A ball is thrown vertically upwards with a speed of 29ms^-1. It hits the ground 6 seconds later. By modelling the ball as a particle find the height above the ground from which it was thrown.

how???

many thanks,

Oli

v=u+at
So, 0=29+(-)9.81*x
-29/-9.81= t = 2.956s for the upward part of the journey.
For the downward bit:
t=6-2.956 = 3.04s to the ground.
Distance for the downward bit [i.e the max height]:
s=ut+.5at^2
=0*3.04 + .5x9.81x3.04^2
= 45.33m

Count the upward part as downwards to make it easier [make everything positive i.e downwards. as everything accelerates due to gravity at the same rate as it de-accelerates due to gravity]
s=.5(u+v)t
=.5*29*2.956
=42.86m

45.33-42.86 = 2.74m

Quite how you're supposed to model that as a particle im not sure

Quote from J@tko :

v=u+at
So, 0=29+(-)9.81*x
-29/-9.81= t = 2.956s for the upward part of the journey.
For the downward bit:
t=6-2.956 = 3.04s to the ground.
Distance for the downward bit [i.e the max height]:
s=ut+.5at^2
=0*3.04 + .5x9.81x3.04^2
= 45.33m

Count the upward part as downwards to make it easier [make everything positive i.e downwards. as everything accelerates due to gravity at the same rate as it de-accelerates due to gravity]
s=.5(u+v)t
=.5*29*2.956
=42.86m

45.33-42.86 = 2.74m

Quite how you're supposed to model that as a particle im not sure

according to the book the answer's 2.4 thanks for the help though i'll leave that one blank and get my "teacher" to explain it to me... god further maths is hard.

Quote from oli17 :

according to the book the answer's 2.4 thanks for the help though i'll leave that one blank and get my "teacher" to explain it to me... god further maths is hard.

I did round everything quite majorly

BTW is that M1? Doing that this year - will be fun

Quote from J@tko :

I did round everything quite majorly

BTW is that M1? Doing that this year - will be fun

yep. "gay" doesn't begin to describe it

p.s. it's schoolboy speak, don't be offended oldies!

Quote from oli17 :

yep. "gay" doesn't begin to describe it

p.s. it's schoolboy speak, don't be offended oldies!

Oh joy - I've got M1 AND M2 this year

At least its better than bloody statistics. God they were awful.

I was good at Maths when you actually add up numbers, when algebra was thrown in i didn't do quite as well, watching you work that out gave me a brain fart.

It's much easier to just use s = ut + 0.5at^2

s = -29x6 + 0.5x9.81x36
= 2.58

The same answer as J@kto's working should have given but with no rounding errors.

You don't even really need to use SUVAT - if acceleration due to gravity is 9.81m/s it's easy to work it out.

EDIT:

29 ÷ 9.81 = 2.956... = Z = After Z seconds it's stopped at the maximum height, velocity of 0.

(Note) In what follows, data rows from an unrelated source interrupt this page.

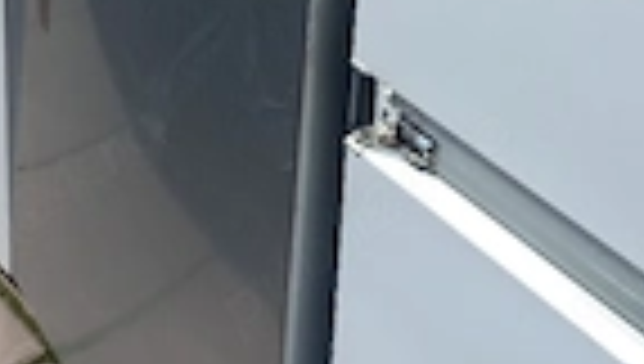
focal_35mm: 76
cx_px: 455
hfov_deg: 27.6
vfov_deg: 13.2
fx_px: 1300
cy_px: -427
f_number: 2
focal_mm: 4.6
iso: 25
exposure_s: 1/1000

Assuming an average speed of 14.5 m/s (average of 29 & 0) between original point and max height, starting point is 42.864... M below the max height.

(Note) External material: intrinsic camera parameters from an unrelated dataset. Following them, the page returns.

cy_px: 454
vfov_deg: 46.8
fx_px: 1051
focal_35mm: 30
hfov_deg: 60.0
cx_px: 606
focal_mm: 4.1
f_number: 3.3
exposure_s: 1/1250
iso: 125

The downward journey must therefore take 3.043... seconds (6-Z), which would mean it would hit the ground at 29.86 m/s. Again assuming an average speed of 14.93m/s we can tell the distance from the max height to the floor is 45.444... M.

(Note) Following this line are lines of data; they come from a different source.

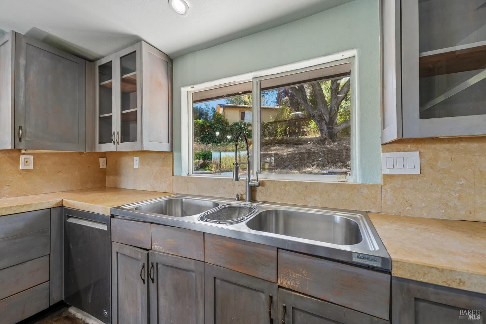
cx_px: 243
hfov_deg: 104.3
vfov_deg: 81.2
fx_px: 189
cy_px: 162
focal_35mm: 14
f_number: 8
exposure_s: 1/20
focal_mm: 14
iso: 640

Subtracting the original point -> max height distance from this we get...


2.58 M.

Simple.

(and i got a shit grade in Maths)

To get exactly 2.40m, round the solutions of each equation to 3sf.

Time taken to reach peak height, t
= (v-u)/a
= (0-29m/s)/-9.81m/s^2
= 2.96sec (to 3sf), therefore 3.04sec left

Distance covered upward, su
= (v^2 - u^2)/2a
= (-29m/s)^2 / 2*-9.81
= 42.9m (to 3sf)

Distance covered downward, sd
= ut+1/2(at^2)
= 0*3.04 + 1/2(9.81*3.04^2)
= 45.3m (to 3sf)

Height above the ground from which the ball was thrown, h
= sd - su
= 45.3m-42.9m
= 2.4m (exactly)

Edit: is this for GCSE level? I'd be uncomfortable rounding intermediate results like that in GCE A-levels and beyond even if the question told me to. My physics teacher would have gotten a right fit if anything but the final answer was rounded any more than to 3dp

Quote from J@tko :

Quite how you're supposed to model that as a particle im not sure

That just means assume it has zero volume (ie, it's a point mass) so you can ignore things like air resistance.